VCF files can be large and it’s often the case that only a subset of variables or genomic positions are of interest. The scanVcfHeader() function in the VariantAnnotation package retrieves header information from a VCF file. Based on the information returned from scanVcfHeader() a ScanVcfParam() object can be created to read in a subset of data from a VCF file. * Use scanVcfHeader() to inspect the header information in the ‘chr22.vcf.gz’ file in VariantAnnotation package. * Select a few ‘info’ or ‘geno’ variables and create a ScanVcfParam object. * Use the ScanVcfParam object as the ‘param’ argument to readVcf() to read in a subset of data. Note that the header() accessor operates on VCF objects in the R workspace. Try header(vcf) on the dbSNP file from AnnotationHub.

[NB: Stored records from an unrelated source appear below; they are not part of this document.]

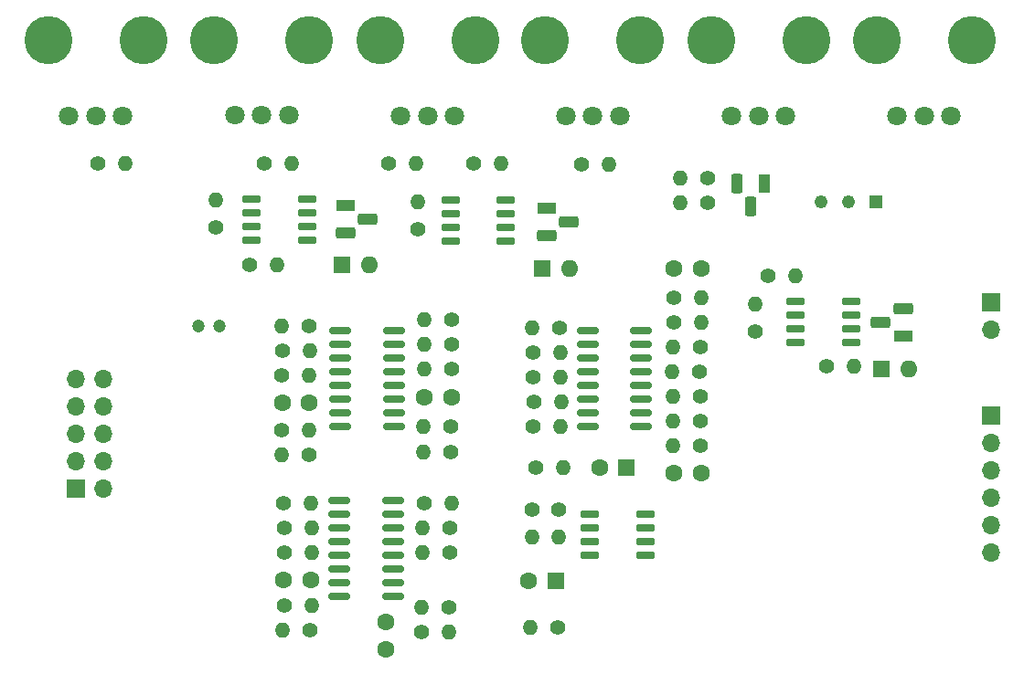
<source format=gts>
%TF.GenerationSoftware,KiCad,Pcbnew,8.0.8*%
%TF.CreationDate,2025-06-29T12:52:17+09:00*%
%TF.ProjectId,VCFSeparate,56434653-6570-4617-9261-74652e6b6963,rev?*%
%TF.SameCoordinates,Original*%
%TF.FileFunction,Soldermask,Top*%
%TF.FilePolarity,Negative*%
%FSLAX46Y46*%
G04 Gerber Fmt 4.6, Leading zero omitted, Abs format (unit mm)*
G04 Created by KiCad (PCBNEW 8.0.8) date 2025-06-29 12:52:17*
%MOMM*%
%LPD*%
G01*
G04 APERTURE LIST*
G04 Aperture macros list*
%AMRoundRect*
0 Rectangle with rounded corners*
0 $1 Rounding radius*
0 $2 $3 $4 $5 $6 $7 $8 $9 X,Y pos of 4 corners*
0 Add a 4 corners polygon primitive as box body*
4,1,4,$2,$3,$4,$5,$6,$7,$8,$9,$2,$3,0*
0 Add four circle primitives for the rounded corners*
1,1,$1+$1,$2,$3*
1,1,$1+$1,$4,$5*
1,1,$1+$1,$6,$7*
1,1,$1+$1,$8,$9*
0 Add four rect primitives between the rounded corners*
20,1,$1+$1,$2,$3,$4,$5,0*
20,1,$1+$1,$4,$5,$6,$7,0*
20,1,$1+$1,$6,$7,$8,$9,0*
20,1,$1+$1,$8,$9,$2,$3,0*%
G04 Aperture macros list end*
%ADD10C,1.600000*%
%ADD11C,1.400000*%
%ADD12O,1.400000X1.400000*%
%ADD13R,1.600000X1.600000*%
%ADD14O,1.600000X1.600000*%
%ADD15R,1.217000X1.217000*%
%ADD16C,1.217000*%
%ADD17R,1.700000X1.700000*%
%ADD18O,1.700000X1.700000*%
%ADD19RoundRect,0.150000X-0.725000X-0.150000X0.725000X-0.150000X0.725000X0.150000X-0.725000X0.150000X0*%
%ADD20C,1.800000*%
%ADD21C,4.455000*%
%ADD22RoundRect,0.150000X-0.825000X-0.150000X0.825000X-0.150000X0.825000X0.150000X-0.825000X0.150000X0*%
%ADD23R,1.800000X1.100000*%
%ADD24RoundRect,0.275000X0.625000X-0.275000X0.625000X0.275000X-0.625000X0.275000X-0.625000X-0.275000X0*%
%ADD25C,1.200000*%
%ADD26R,1.100000X1.800000*%
%ADD27RoundRect,0.275000X0.275000X0.625000X-0.275000X0.625000X-0.275000X-0.625000X0.275000X-0.625000X0*%
%ADD28RoundRect,0.275000X-0.625000X0.275000X-0.625000X-0.275000X0.625000X-0.275000X0.625000X0.275000X0*%
G04 APERTURE END LIST*
D10*
%TO.C,C5*%
X120374000Y-75184000D03*
X122874000Y-75184000D03*
%TD*%
D11*
%TO.C,R45*%
X127889000Y-62053000D03*
D12*
X127889000Y-59513000D03*
%TD*%
D11*
%TO.C,R7*%
X84074000Y-66167000D03*
D12*
X86614000Y-66167000D03*
%TD*%
D11*
%TO.C,R29*%
X123521000Y-50165000D03*
D12*
X120981000Y-50165000D03*
%TD*%
D13*
%TO.C,D2*%
X89633700Y-55880000D03*
D14*
X92173700Y-55880000D03*
%TD*%
D11*
%TO.C,R13*%
X99645000Y-80264000D03*
D12*
X97105000Y-80264000D03*
%TD*%
D10*
%TO.C,C1*%
X97252000Y-68199000D03*
X99752000Y-68199000D03*
%TD*%
D11*
%TO.C,R12*%
X99645000Y-82550000D03*
D12*
X97105000Y-82550000D03*
%TD*%
D13*
%TO.C,D3*%
X139538000Y-65532000D03*
D14*
X142078000Y-65532000D03*
%TD*%
D11*
%TO.C,R46*%
X134458000Y-65278000D03*
D12*
X136998000Y-65278000D03*
%TD*%
D11*
%TO.C,R38*%
X107569000Y-74676000D03*
D12*
X110109000Y-74676000D03*
%TD*%
D15*
%TO.C,VR1*%
X139065000Y-50038000D03*
D16*
X136525000Y-50038000D03*
X133985000Y-50038000D03*
%TD*%
D11*
%TO.C,R4*%
X99822000Y-60960000D03*
D12*
X97282000Y-60960000D03*
%TD*%
D11*
%TO.C,R17*%
X84251000Y-82550000D03*
D12*
X86791000Y-82550000D03*
%TD*%
D11*
%TO.C,R36*%
X122806000Y-68072000D03*
D12*
X120266000Y-68072000D03*
%TD*%
D13*
%TO.C,C7*%
X115988000Y-74676000D03*
D10*
X113488000Y-74676000D03*
%TD*%
D11*
%TO.C,R26*%
X111810000Y-46609000D03*
D12*
X114350000Y-46609000D03*
%TD*%
D17*
%TO.C,J3*%
X149733000Y-59314000D03*
D18*
X149733000Y-61854000D03*
%TD*%
D11*
%TO.C,R20*%
X107362000Y-66294000D03*
D12*
X109902000Y-66294000D03*
%TD*%
D11*
%TO.C,R37*%
X122806000Y-70358000D03*
D12*
X120266000Y-70358000D03*
%TD*%
D11*
%TO.C,R6*%
X99695000Y-73279000D03*
D12*
X97155000Y-73279000D03*
%TD*%
D19*
%TO.C,U7*%
X112564000Y-78994000D03*
X112564000Y-80264000D03*
X112564000Y-81534000D03*
X112564000Y-82804000D03*
X117714000Y-82804000D03*
X117714000Y-81534000D03*
X117714000Y-80264000D03*
X117714000Y-78994000D03*
%TD*%
D11*
%TO.C,R39*%
X96647000Y-52578000D03*
D12*
X96647000Y-50038000D03*
%TD*%
D11*
%TO.C,R22*%
X107377000Y-68580000D03*
D12*
X109917000Y-68580000D03*
%TD*%
D11*
%TO.C,R16*%
X84201000Y-77978000D03*
D12*
X86741000Y-77978000D03*
%TD*%
D10*
%TO.C,C4*%
X86741000Y-85090000D03*
X84241000Y-85090000D03*
%TD*%
D11*
%TO.C,R3*%
X99695000Y-70866000D03*
D12*
X97155000Y-70866000D03*
%TD*%
D11*
%TO.C,R9*%
X84074000Y-71247000D03*
D12*
X86614000Y-71247000D03*
%TD*%
D19*
%TO.C,U5*%
X81280000Y-49784000D03*
X81280000Y-51054000D03*
X81280000Y-52324000D03*
X81280000Y-53594000D03*
X86430000Y-53594000D03*
X86430000Y-52324000D03*
X86430000Y-51054000D03*
X86430000Y-49784000D03*
%TD*%
D10*
%TO.C,C3*%
X93726000Y-89027000D03*
X93726000Y-91527000D03*
%TD*%
D11*
%TO.C,R35*%
X120334000Y-58928000D03*
D12*
X122874000Y-58928000D03*
%TD*%
D20*
%TO.C,VR7*%
X141055000Y-42052000D03*
X143555000Y-42052000D03*
X146055000Y-42052000D03*
D21*
X139155000Y-35052000D03*
X147955000Y-35052000D03*
%TD*%
D22*
%TO.C,U3*%
X112395000Y-61976000D03*
X112395000Y-63246000D03*
X112395000Y-64516000D03*
X112395000Y-65786000D03*
X112395000Y-67056000D03*
X112395000Y-68326000D03*
X112395000Y-69596000D03*
X112395000Y-70866000D03*
X117345000Y-70866000D03*
X117345000Y-69596000D03*
X117345000Y-68326000D03*
X117345000Y-67056000D03*
X117345000Y-65786000D03*
X117345000Y-64516000D03*
X117345000Y-63246000D03*
X117345000Y-61976000D03*
%TD*%
D11*
%TO.C,R8*%
X84124000Y-63881000D03*
D12*
X86664000Y-63881000D03*
%TD*%
D11*
%TO.C,R43*%
X82423000Y-46482000D03*
D12*
X84963000Y-46482000D03*
%TD*%
D23*
%TO.C,Q4*%
X141589000Y-62484000D03*
D24*
X139519000Y-61214000D03*
X141589000Y-59944000D03*
%TD*%
D11*
%TO.C,R23*%
X107327000Y-70866000D03*
D12*
X109867000Y-70866000D03*
%TD*%
D11*
%TO.C,R34*%
X122824000Y-72644000D03*
D12*
X120284000Y-72644000D03*
%TD*%
D13*
%TO.C,D1*%
X108204000Y-56261000D03*
D14*
X110744000Y-56261000D03*
%TD*%
D11*
%TO.C,R11*%
X97282000Y-77978000D03*
D12*
X99822000Y-77978000D03*
%TD*%
D13*
%TO.C,C9*%
X109424000Y-85217000D03*
D10*
X106924000Y-85217000D03*
%TD*%
D11*
%TO.C,R2*%
X99772000Y-63246000D03*
D12*
X97232000Y-63246000D03*
%TD*%
D11*
%TO.C,R42*%
X81111000Y-55880000D03*
D12*
X83651000Y-55880000D03*
%TD*%
D11*
%TO.C,R24*%
X84251000Y-87503000D03*
D12*
X86791000Y-87503000D03*
%TD*%
D17*
%TO.C,J1*%
X149733000Y-69850000D03*
D18*
X149733000Y-72390000D03*
X149733000Y-74930000D03*
X149733000Y-77470000D03*
X149733000Y-80010000D03*
X149733000Y-82550000D03*
%TD*%
D11*
%TO.C,R47*%
X109678000Y-78613000D03*
D12*
X109678000Y-81153000D03*
%TD*%
D17*
%TO.C,J2*%
X65000000Y-76620000D03*
D18*
X67540000Y-76620000D03*
X65000000Y-74080000D03*
X67540000Y-74080000D03*
X65000000Y-71540000D03*
X67540000Y-71540000D03*
X65000000Y-69000000D03*
X67540000Y-69000000D03*
X65000000Y-66460000D03*
X67540000Y-66460000D03*
%TD*%
D25*
%TO.C,C8*%
X76297000Y-61595000D03*
X78297000Y-61595000D03*
%TD*%
D11*
%TO.C,R1*%
X99772000Y-65532000D03*
D12*
X97232000Y-65532000D03*
%TD*%
D11*
%TO.C,R18*%
X84251000Y-80264000D03*
D12*
X86791000Y-80264000D03*
%TD*%
D11*
%TO.C,R44*%
X129047000Y-56896000D03*
D12*
X131587000Y-56896000D03*
%TD*%
D11*
%TO.C,R48*%
X107265000Y-78613000D03*
D12*
X107265000Y-81153000D03*
%TD*%
D20*
%TO.C,VR4*%
X110358000Y-42052000D03*
X112858000Y-42052000D03*
X115358000Y-42052000D03*
D21*
X108458000Y-35052000D03*
X117258000Y-35052000D03*
%TD*%
D20*
%TO.C,VR2*%
X125725000Y-42052000D03*
X128225000Y-42052000D03*
X130725000Y-42052000D03*
D21*
X123825000Y-35052000D03*
X132625000Y-35052000D03*
%TD*%
D11*
%TO.C,R21*%
X109802000Y-61722000D03*
D12*
X107262000Y-61722000D03*
%TD*%
D10*
%TO.C,C2*%
X86594000Y-68707000D03*
X84094000Y-68707000D03*
%TD*%
D26*
%TO.C,Q1*%
X128728000Y-48368000D03*
D27*
X127458000Y-50438000D03*
X126188000Y-48368000D03*
%TD*%
D20*
%TO.C,VR5*%
X64347000Y-42052000D03*
X66847000Y-42052000D03*
X69347000Y-42052000D03*
D21*
X62447000Y-35052000D03*
X71247000Y-35052000D03*
%TD*%
D11*
%TO.C,R49*%
X109628000Y-89535000D03*
D12*
X107088000Y-89535000D03*
%TD*%
D11*
%TO.C,R25*%
X93980000Y-46482000D03*
D12*
X96520000Y-46482000D03*
%TD*%
D20*
%TO.C,VR6*%
X79714000Y-42040000D03*
X82214000Y-42040000D03*
X84714000Y-42040000D03*
D21*
X77814000Y-35040000D03*
X86614000Y-35040000D03*
%TD*%
D11*
%TO.C,R30*%
X86691000Y-89789000D03*
D12*
X84151000Y-89789000D03*
%TD*%
D23*
%TO.C,Q3*%
X89967000Y-50419000D03*
D28*
X92037000Y-51689000D03*
X89967000Y-52959000D03*
%TD*%
D22*
%TO.C,U2*%
X89411000Y-77724000D03*
X89411000Y-78994000D03*
X89411000Y-80264000D03*
X89411000Y-81534000D03*
X89411000Y-82804000D03*
X89411000Y-84074000D03*
X89411000Y-85344000D03*
X89411000Y-86614000D03*
X94361000Y-86614000D03*
X94361000Y-85344000D03*
X94361000Y-84074000D03*
X94361000Y-82804000D03*
X94361000Y-81534000D03*
X94361000Y-80264000D03*
X94361000Y-78994000D03*
X94361000Y-77724000D03*
%TD*%
D11*
%TO.C,R10*%
X86564000Y-73533000D03*
D12*
X84024000Y-73533000D03*
%TD*%
D11*
%TO.C,R5*%
X86564000Y-61595000D03*
D12*
X84024000Y-61595000D03*
%TD*%
D11*
%TO.C,R14*%
X99518000Y-87630000D03*
D12*
X96978000Y-87630000D03*
%TD*%
D22*
%TO.C,U1*%
X89473000Y-61976000D03*
X89473000Y-63246000D03*
X89473000Y-64516000D03*
X89473000Y-65786000D03*
X89473000Y-67056000D03*
X89473000Y-68326000D03*
X89473000Y-69596000D03*
X89473000Y-70866000D03*
X94423000Y-70866000D03*
X94423000Y-69596000D03*
X94423000Y-68326000D03*
X94423000Y-67056000D03*
X94423000Y-65786000D03*
X94423000Y-64516000D03*
X94423000Y-63246000D03*
X94423000Y-61976000D03*
%TD*%
D23*
%TO.C,Q2*%
X108566000Y-50673000D03*
D28*
X110636000Y-51943000D03*
X108566000Y-53213000D03*
%TD*%
D11*
%TO.C,R40*%
X101854000Y-46482000D03*
D12*
X104394000Y-46482000D03*
%TD*%
D11*
%TO.C,R28*%
X123521000Y-47879000D03*
D12*
X120981000Y-47879000D03*
%TD*%
D11*
%TO.C,R32*%
X122729000Y-65786000D03*
D12*
X120189000Y-65786000D03*
%TD*%
D11*
%TO.C,R31*%
X120366000Y-61214000D03*
D12*
X122906000Y-61214000D03*
%TD*%
D10*
%TO.C,C6*%
X120374000Y-56261000D03*
X122874000Y-56261000D03*
%TD*%
D19*
%TO.C,U4*%
X99660000Y-49911000D03*
X99660000Y-51181000D03*
X99660000Y-52451000D03*
X99660000Y-53721000D03*
X104810000Y-53721000D03*
X104810000Y-52451000D03*
X104810000Y-51181000D03*
X104810000Y-49911000D03*
%TD*%
%TO.C,U6*%
X131629000Y-59309000D03*
X131629000Y-60579000D03*
X131629000Y-61849000D03*
X131629000Y-63119000D03*
X136779000Y-63119000D03*
X136779000Y-61849000D03*
X136779000Y-60579000D03*
X136779000Y-59309000D03*
%TD*%
D11*
%TO.C,R41*%
X77978000Y-52451000D03*
D12*
X77978000Y-49911000D03*
%TD*%
D11*
%TO.C,R33*%
X122806000Y-63500000D03*
D12*
X120266000Y-63500000D03*
%TD*%
D11*
%TO.C,R19*%
X107362000Y-64008000D03*
D12*
X109902000Y-64008000D03*
%TD*%
D20*
%TO.C,VR3*%
X95081000Y-42052000D03*
X97581000Y-42052000D03*
X100081000Y-42052000D03*
D21*
X93181000Y-35052000D03*
X101981000Y-35052000D03*
%TD*%
D11*
%TO.C,R27*%
X66979000Y-46482000D03*
D12*
X69519000Y-46482000D03*
%TD*%
D11*
%TO.C,R15*%
X97028000Y-89916000D03*
D12*
X99568000Y-89916000D03*
%TD*%
M02*

</source>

Exercise 2: Annotate the mouse ranges in ‘gr_mm10’ with AnnotationHub files. * Create a new ‘hub’ and filter on organism. * Isolate the files for the appropriate genome build and perform overlaps.
Exercise 3: Annotate a gene range from Saccharomyces Scerevisiae. * Load TxDb.Scerevisiae.UCSC.sacCer3.sgdGene and extract the gene ranges. (Hint: use transcriptsBy() and range()). * Isolate the range for gene “YBL086C”. * Create a new ‘hub’ from AnnotationHub and filter by organism. (You should see >= 39 files.) * Select the files for ‘sacCer3’ and perform overlaps.